Australian Tropical Rainforest Plants - Online edition

Stachytarpheta mutabilis (Jacq.) Vahl


Weed
Herb (herbaceous or woody, under 1 m tall)
Shrub (woody or herbaceous, 1-6 m tall)
Click/tap on images to enlarge
Leaves and Flowers. © CSIRO
Scale bar 10mm. © CSIRO
10th leaf stage. © CSIRO
Cotyledon stage, epigeal germination. © CSIRO
Family

Vahl, J. (1804) Enumeratio Plantarum 1 : 208.

Common name

Red Snakeweed; Snakeweed, Red; Snakeweed; Pink Snakeweed; Snakeweed, Pink

Stem

Usually flowers and fruits as a shrub about 1-3 m tall.

Leaves

Leaf blades about 7-11 x 4-6 cm. Twigs, petioles and both the upper and lower surfaces of the leaf blade clothed in pale hairs. Leaf blades conspicuously toothed with about 20-25 teeth on each side. Base of the leaf blade not toothed, tapering gradually into the petiole. Upper surface of the leaf blade arched between the main lateral veins and reticulate veins. Scattered yellowish cup-shaped glands present on the upper surface of the leaf blade.

Flowers

Inflorescence about 30-40 cm long, axis 3-4 mm diam., only a short section of the spike producing flowers (7-10) at any one time. Calyx and corolla unequally lobed. Calyx tubular, about 8-14 x 2-3 mm, lobes about 0.5 mm long. corolla tube about 15-20 x 1.5-3 mm, lobes spreading to about 13 mm diam. Inner surface of the corolla tube, particularly around the throat, clothed in hairs. Stamens two, staminodes two, filaments pubescent. Anther locules divaricate, borne one above the other with their long axes in line. Pollen grains +/- triangular in transverse section. Style usually recurved at the apex.

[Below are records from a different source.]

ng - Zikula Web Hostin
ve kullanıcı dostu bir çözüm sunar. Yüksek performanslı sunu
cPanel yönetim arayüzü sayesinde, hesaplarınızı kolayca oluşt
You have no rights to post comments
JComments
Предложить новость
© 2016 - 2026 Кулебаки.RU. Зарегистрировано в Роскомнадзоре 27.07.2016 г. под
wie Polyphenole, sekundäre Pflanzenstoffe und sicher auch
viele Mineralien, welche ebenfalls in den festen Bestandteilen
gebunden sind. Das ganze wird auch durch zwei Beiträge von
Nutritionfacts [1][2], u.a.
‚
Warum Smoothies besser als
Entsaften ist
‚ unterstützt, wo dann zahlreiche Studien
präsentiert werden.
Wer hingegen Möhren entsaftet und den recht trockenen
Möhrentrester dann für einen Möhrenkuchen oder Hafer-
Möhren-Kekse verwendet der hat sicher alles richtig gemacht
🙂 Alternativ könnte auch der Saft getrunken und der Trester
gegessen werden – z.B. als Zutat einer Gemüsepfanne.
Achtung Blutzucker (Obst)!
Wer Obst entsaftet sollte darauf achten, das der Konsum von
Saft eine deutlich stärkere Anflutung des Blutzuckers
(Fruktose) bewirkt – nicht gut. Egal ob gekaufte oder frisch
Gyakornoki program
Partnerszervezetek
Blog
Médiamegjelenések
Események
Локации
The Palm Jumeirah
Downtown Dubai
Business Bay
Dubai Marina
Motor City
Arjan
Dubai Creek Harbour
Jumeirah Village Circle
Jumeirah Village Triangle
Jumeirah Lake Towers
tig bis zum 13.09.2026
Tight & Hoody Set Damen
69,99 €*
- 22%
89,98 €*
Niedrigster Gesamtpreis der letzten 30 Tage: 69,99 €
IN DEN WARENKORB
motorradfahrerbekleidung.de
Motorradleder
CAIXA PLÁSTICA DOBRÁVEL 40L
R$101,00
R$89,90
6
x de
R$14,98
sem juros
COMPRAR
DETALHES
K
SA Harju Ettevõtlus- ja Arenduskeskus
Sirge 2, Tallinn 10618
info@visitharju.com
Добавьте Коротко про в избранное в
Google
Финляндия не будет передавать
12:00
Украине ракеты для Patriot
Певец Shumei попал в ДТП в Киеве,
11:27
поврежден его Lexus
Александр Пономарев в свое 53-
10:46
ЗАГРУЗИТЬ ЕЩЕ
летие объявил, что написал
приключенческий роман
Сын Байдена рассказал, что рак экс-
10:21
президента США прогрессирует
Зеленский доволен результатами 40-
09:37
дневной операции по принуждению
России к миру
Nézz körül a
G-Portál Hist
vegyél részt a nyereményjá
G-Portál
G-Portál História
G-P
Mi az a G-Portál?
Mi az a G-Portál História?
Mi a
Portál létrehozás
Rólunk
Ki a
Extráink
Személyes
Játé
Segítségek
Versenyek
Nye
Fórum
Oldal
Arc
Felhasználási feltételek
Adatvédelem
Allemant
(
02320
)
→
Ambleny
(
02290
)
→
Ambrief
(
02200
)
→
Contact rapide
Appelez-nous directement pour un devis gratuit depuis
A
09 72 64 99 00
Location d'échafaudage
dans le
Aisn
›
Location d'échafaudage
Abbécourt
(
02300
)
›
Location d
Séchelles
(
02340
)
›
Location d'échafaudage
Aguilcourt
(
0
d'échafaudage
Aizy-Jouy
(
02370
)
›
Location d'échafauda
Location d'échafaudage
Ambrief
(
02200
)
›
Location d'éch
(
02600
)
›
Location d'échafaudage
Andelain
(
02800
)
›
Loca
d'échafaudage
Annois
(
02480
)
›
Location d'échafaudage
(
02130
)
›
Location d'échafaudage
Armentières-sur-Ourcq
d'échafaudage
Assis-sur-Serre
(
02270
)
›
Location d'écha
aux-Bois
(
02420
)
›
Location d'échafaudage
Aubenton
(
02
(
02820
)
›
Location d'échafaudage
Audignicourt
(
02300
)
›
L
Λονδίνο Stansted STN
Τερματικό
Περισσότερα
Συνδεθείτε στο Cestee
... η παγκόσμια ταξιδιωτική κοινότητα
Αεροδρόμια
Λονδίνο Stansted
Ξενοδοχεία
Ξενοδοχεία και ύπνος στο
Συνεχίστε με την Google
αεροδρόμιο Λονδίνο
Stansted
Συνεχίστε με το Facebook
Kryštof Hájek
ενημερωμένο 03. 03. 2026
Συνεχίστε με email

Stigma peltate, mushroom-shaped.

Fruit

Fruits about 5-8 x 1.5-3 mm, +/- immersed in the infructescence axis which is 30-60 cm long. Each fruit contains two elongated black nuts or nutlets which could easily be mistaken for seeds. Each nut or nutlet about 5-8 x 1.5-3 mm, completely enclosed by bracts and the persistent calyx, and contains one seed. Testa thin, cream or white and much thinner than the hard brown wall of the nut.

Seedlings

Cotyledons +/- triangular, about 5-9 x 5-7 mm. First pair of leaves elliptic-ovate, opposite, margins toothed, both the upper and lower surfaces sparsely clothed in pale +/- prostrate hairs. At the tenth leaf stage: all plant parts clothed in pale septate hairs. Leaf blade elliptic to almost orbicular, apex obtuse, base narrowly attenuate very gradually tapering into a short petiole. Seed germination time 52 to 237 days.

Distribution and Ecology

An introduced species originally from South America, the West Indies and Cuba, now a pantropic weed. naturalised in NEQ, CEQ and southwards as far as south-eastern Queensland. Altitudinal range from near sea level to 800 m. Grows in disturbed areas in rain forest particularly along roads but is more common as a weed on agricultural land.

Natural History & Notes

This species may have medicinal properties.

This species has been used medicinally in Indonesia. Cribb (1981).

Synonyms
Verbena mutabilis Jacq., Icon. Pl. Rar. 2: t.207(1786), Type: Plant cult. Hortus Schonbrunnensis, originally from West Indies, Jacquin s.n.; lecto: W; iso: BM.